Under California’s Public Records Act, public agencies have an obligation to honor every document request unless there is a specific exemption in state law for the information being sought. And the burden of proof is on the agency to justify any refusal to comply.

But a lawsuit filed on Monday accuses San Bernardino County of systematically refusing to hand over contact information about public employees because it knows the group making the request is on a mission to inform the workers about a recent U.S. Supreme Court ruling that recognizes their right to opt out of union membership, dues and fees.

“Public records laws exist to ensure government agencies are transparent and accountable,” said Shella Sadovnik, an attorney with the Freedom Foundation, which has been trying to obtain the documents since March 12. “They were not created to protect the monopoly labor unions have traditionally enjoyed in the public workplace.”

The Freedom Foundation, with offices in California, Oregon, Washington, Ohio and Pennsylvania,  has a vigorous outreach program whose goal is to educate government employees about Janus v. AFSCME, a 2018 U.S. Supreme Court ruling affirming that compulsory support of a labor union — whether through member dues or so-called “agency fees” charged to nonmembers — is a violation of the First Amendment.

But in order to inform the workers, the Freedom Foundation must first know who they are and how to reach them.

Basic contact information — such as the worker’s full name, birthdate, work email, etc. — has always been public, since the employees are paid by state taxes. In fact, it was readily provided to the unions, who use it for organizing purposes.

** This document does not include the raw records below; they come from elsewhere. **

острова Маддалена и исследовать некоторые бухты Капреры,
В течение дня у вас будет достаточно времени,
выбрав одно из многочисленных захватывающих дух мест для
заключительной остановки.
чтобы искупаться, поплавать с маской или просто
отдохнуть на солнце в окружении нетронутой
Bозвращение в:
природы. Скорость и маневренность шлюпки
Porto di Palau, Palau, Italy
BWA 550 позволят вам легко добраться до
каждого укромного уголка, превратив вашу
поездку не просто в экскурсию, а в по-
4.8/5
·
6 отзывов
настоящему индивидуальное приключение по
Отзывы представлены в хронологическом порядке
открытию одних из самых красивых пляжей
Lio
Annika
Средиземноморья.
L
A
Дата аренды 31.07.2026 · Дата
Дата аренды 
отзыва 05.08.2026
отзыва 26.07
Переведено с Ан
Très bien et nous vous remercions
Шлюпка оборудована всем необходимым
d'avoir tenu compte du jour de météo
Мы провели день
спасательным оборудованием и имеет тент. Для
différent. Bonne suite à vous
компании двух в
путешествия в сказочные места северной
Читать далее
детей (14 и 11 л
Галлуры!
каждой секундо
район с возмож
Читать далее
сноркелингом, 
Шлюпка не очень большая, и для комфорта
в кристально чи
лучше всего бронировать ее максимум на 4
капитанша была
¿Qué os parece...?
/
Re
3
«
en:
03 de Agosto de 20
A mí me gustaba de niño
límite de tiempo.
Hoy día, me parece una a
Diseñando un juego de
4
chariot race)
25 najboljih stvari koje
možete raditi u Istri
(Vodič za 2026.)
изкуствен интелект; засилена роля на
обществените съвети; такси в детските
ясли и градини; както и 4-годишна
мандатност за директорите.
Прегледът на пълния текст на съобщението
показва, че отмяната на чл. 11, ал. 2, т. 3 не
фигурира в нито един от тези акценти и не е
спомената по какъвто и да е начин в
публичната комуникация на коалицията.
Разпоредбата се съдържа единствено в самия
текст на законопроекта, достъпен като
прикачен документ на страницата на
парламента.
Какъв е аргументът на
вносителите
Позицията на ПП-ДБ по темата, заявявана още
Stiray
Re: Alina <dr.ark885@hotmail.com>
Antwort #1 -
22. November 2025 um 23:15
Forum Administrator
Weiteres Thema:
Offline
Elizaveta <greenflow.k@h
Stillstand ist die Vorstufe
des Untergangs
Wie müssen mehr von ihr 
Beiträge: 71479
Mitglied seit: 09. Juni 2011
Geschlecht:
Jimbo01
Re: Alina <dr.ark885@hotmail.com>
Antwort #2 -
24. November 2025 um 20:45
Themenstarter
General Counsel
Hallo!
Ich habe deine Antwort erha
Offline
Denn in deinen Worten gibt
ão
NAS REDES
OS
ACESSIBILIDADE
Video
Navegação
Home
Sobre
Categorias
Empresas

But in the wake of Janus, the unions stand to lose billions in dues revenues if public employees suddenly realize membership and dues are now voluntary. Consequently, they’re exerting considerable pressure on public agencies to deny workers’ contact information to organizations like the Freedom Foundation, which hope to spread a message that unions don’t want their members to hear.

In the San Bernardino lawsuit, county personnel officials responded to the Freedom Foundation information request by insisting they do not maintain records of which employees are represented by a union — even though the state deducts dues from the workers’ paychecks and forwards the money to their respective union.

Further, the county asserts:

  • the records fall under a public-interest exemption;
  • the disclosure of contact details would constitute an unwarranted invasion of the workers’ personal privacy; and,
  • it could expose workers to safety concerns.

“All of their objections are bogus,” Sadovnik said.

“First, the burden is on the public agency to show the public’s need for nondisclosure,” she explained. “The county has provided no such reason. Further, the Freedom Foundation is not seeking personnel, medical or private employee files, so the privacy concerns are inapplicable in this case. Nor are there any safety issues when you’re providing already-public information.”

The lawsuit, filed in San Bernardino Superior Court, lists San Bernardino County as the lone defendant and seeks release of the requested documents plus a declaration from the county admitting it erred in withholding them.

A similar lawsuit was filed May 12 by the Freedom Foundation in Sacramento Superior Court against CalHR, and the state of California to obtain publicly disclosable information — under the California Public Records Act.

“Public records laws assume everything a government does is open to scrutiny unless there’s a good reason it shouldn’t be,” Sadovnik said. “Keeping government employees in the dark about their rights so their union can continue to plunder their paychecks isn’t a good reason.”